Saved data entries

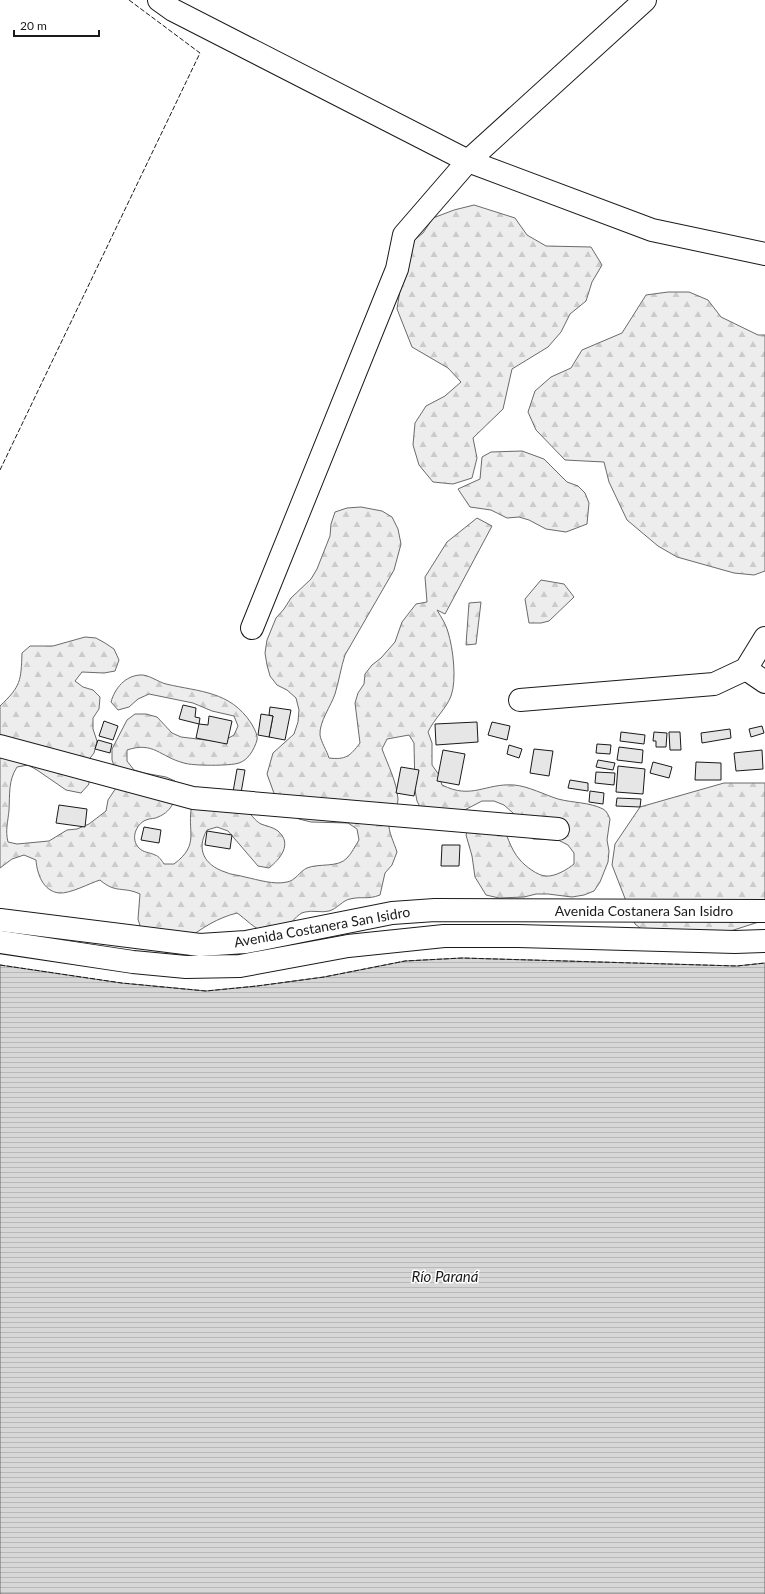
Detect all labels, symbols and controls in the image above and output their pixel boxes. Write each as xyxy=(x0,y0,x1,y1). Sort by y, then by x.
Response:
scale bar xyxy=(14,12,99,38)
text: 20 m xyxy=(20,18,47,33)
street label: Avenida Costanera San Isidro xyxy=(555,902,733,919)
street label: Avenida Costanera San Isidro xyxy=(233,903,411,950)
water label: Río Paraná xyxy=(412,1267,479,1285)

TASK
Leave out the pictures, then give all the records again exactly.

WRITTEN REPLY
Detect all labels, symbols and controls in the image above and output their pixel boxes. Write each as xyxy=(x0,y0,x1,y1). Sort by y, then by x.
Response:
scale bar xyxy=(14,12,99,38)
text: 20 m xyxy=(20,18,47,33)
street label: Avenida Costanera San Isidro xyxy=(555,902,733,919)
street label: Avenida Costanera San Isidro xyxy=(233,903,411,950)
water label: Río Paraná xyxy=(412,1267,479,1285)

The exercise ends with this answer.